The assessment report requires detailed information and a wide range of evidence in respect of the carer’s background, current relationships, family lifestyle, support networks and parenting capacity. The process is designed to help the prospective carers and the assessing social worker to identify the sort of caring which will fit in with their lifestyle, their own wishes and the age, sex and needs of the children they would best be able to care for.


In the assessment the social worker will make an analysis of the strengths and vulnerabilities in the application and make a recommendation in respect of the type of caring and number of child and age range, gender and type of placement.

All prospective foster carers see the complete assessment report and have the opportunity to suggest changes and make their own comments. They are then invited to sign the completed report which is presented to the Fostering Panel.

The Family Placement Service has a Fostering Panel that sits on a scheduled basis. Applicants and approved foster carers are invited and supported to attend Panel in person. There must be five voting people attending Panel, which has to include two independent members and a qualified social worker with three years’ experience in children’s services. Panel is made up of a variety of people who have the appropriate qualifications and/or experience.

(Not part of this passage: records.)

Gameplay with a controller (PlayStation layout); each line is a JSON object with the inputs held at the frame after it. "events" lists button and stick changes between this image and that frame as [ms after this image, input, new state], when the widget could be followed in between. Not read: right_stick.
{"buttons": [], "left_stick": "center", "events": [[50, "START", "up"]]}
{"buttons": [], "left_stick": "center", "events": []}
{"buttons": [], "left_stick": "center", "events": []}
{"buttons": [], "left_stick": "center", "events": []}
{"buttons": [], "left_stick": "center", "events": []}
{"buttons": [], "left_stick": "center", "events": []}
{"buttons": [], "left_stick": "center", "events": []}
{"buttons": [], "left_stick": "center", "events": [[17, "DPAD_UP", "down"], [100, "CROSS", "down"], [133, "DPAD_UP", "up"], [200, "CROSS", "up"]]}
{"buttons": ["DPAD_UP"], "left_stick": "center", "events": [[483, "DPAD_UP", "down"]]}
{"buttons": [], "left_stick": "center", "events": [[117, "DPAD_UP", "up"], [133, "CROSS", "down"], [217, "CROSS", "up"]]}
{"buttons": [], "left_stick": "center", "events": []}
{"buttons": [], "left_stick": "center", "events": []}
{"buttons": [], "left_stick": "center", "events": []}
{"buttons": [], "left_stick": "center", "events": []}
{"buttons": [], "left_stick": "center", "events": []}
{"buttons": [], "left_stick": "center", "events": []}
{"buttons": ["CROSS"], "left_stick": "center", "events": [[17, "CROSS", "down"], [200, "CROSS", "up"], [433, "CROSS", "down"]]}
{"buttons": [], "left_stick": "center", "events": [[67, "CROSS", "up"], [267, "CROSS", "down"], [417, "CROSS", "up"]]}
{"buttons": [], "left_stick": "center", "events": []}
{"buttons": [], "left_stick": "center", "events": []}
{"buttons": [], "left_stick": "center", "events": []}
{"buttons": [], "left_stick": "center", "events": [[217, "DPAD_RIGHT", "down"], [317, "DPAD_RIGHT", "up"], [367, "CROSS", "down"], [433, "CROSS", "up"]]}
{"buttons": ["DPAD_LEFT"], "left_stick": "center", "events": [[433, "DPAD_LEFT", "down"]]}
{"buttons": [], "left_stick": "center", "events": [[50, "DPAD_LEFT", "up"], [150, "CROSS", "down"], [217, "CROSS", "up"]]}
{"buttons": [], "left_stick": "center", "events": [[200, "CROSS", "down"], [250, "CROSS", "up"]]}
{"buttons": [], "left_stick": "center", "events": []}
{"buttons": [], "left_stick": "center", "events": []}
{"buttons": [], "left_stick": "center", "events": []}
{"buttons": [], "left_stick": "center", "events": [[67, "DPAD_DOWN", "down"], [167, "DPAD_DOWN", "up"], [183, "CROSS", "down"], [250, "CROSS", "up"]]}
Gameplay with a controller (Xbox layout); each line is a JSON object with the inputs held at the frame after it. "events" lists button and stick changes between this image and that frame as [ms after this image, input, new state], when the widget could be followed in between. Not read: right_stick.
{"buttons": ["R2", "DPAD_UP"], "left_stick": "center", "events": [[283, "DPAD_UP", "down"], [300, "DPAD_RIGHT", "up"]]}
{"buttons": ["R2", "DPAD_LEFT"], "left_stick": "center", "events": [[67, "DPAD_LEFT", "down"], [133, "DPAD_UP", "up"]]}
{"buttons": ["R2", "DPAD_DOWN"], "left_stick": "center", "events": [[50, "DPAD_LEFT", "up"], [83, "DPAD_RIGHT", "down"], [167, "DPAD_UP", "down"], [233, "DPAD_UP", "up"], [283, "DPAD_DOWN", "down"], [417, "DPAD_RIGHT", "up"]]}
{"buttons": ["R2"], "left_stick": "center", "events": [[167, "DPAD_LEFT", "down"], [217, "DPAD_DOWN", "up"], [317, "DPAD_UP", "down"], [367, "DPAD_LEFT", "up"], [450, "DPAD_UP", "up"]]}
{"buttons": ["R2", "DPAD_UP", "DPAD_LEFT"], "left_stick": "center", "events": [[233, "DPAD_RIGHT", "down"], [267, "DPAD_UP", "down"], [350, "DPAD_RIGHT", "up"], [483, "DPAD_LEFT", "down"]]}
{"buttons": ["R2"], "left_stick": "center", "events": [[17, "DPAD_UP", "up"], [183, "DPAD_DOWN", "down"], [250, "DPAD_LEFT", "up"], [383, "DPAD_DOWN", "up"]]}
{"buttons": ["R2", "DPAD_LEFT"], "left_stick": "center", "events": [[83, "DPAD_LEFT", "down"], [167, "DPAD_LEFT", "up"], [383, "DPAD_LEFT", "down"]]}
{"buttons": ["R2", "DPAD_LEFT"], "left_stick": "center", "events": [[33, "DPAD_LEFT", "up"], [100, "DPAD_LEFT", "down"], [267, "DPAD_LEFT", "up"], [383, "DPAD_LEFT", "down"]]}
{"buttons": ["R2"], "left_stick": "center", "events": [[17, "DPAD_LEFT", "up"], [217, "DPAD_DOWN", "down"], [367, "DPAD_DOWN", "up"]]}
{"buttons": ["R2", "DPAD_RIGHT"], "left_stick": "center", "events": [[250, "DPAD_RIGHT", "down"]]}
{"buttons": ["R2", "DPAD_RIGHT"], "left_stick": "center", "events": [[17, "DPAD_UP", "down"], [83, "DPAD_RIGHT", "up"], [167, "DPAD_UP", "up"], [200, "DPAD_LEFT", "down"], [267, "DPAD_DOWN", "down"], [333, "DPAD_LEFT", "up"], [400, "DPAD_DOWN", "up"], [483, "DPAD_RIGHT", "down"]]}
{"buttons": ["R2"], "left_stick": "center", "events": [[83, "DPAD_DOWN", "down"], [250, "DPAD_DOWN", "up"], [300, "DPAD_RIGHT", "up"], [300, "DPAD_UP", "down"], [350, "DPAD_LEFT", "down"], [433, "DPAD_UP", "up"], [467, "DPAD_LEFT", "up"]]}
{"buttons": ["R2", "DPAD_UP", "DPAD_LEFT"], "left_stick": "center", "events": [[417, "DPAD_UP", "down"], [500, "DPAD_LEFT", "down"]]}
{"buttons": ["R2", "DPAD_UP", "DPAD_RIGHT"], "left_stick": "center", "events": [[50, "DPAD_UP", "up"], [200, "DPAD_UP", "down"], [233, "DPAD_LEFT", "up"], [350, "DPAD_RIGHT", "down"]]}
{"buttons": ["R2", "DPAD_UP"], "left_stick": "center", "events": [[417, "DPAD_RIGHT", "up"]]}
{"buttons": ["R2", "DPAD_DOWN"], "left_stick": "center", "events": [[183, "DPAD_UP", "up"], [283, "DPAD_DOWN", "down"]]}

The Panel members read all of the reports before Panel sits and at Panel they have further discussions. They will form a view about the applicants and ask questions to the presenting social worker. They will make recommendations for approval or they can defer making a recommendation for further information to be provided. The Agency Decision Maker (ADM) will make the final decision about approval.

Supervision and Support

The Service recognises that supervision and support for carers is vital if they are to feel valued and recommend the service to others. It is important that their work is recognised as providing the major component in meeting the needs of children in placement. Carer satisfaction and retention is essential for a positive, healthy Family Placement Service.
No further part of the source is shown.